Extract the lines of the records from the line containing "aporten valor a la comunidad, ojo No" to the line containing "publican más de una vez por semana", both included, and reproduce them without any change.

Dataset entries
☆ ☆ ☆

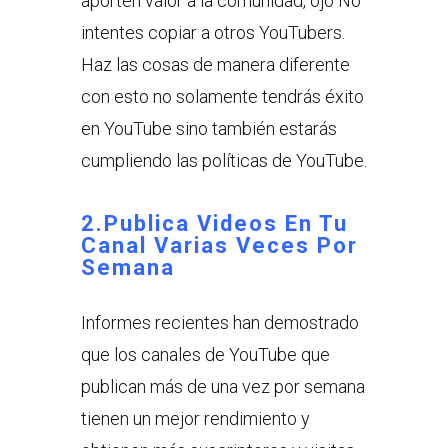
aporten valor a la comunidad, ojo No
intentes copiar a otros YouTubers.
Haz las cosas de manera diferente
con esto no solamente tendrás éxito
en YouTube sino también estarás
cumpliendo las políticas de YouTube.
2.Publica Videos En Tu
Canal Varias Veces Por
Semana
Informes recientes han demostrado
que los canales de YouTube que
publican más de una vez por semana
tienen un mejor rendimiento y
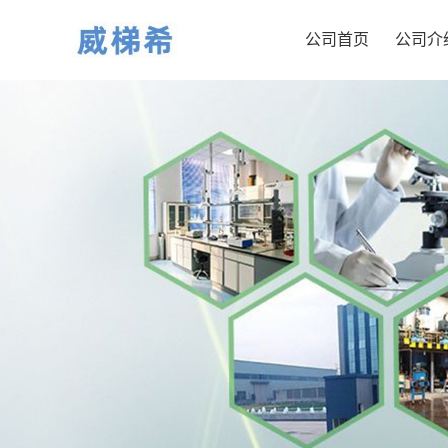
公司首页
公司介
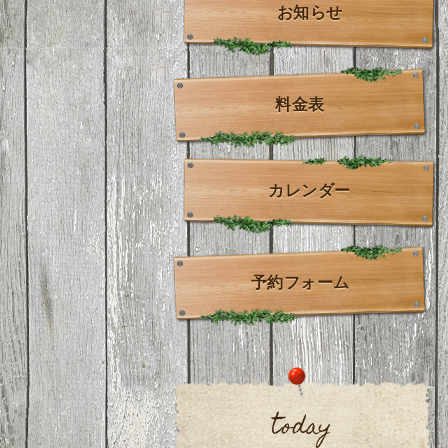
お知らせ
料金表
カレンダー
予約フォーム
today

☆ ☆ ☆

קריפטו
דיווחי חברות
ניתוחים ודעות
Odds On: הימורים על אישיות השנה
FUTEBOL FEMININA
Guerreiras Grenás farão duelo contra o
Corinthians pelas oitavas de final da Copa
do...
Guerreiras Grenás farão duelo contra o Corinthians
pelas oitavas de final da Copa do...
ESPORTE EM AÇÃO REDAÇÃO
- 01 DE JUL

☆ ☆ ☆

_EXERCISE RESULT:_
aporten valor a la comunidad, ojo No
intentes copiar a otros YouTubers.
Haz las cosas de manera diferente
con esto no solamente tendrás éxito
en YouTube sino también estarás
cumpliendo las políticas de YouTube.
2.Publica Videos En Tu
Canal Varias Veces Por
Semana
Informes recientes han demostrado
que los canales de YouTube que
publican más de una vez por semana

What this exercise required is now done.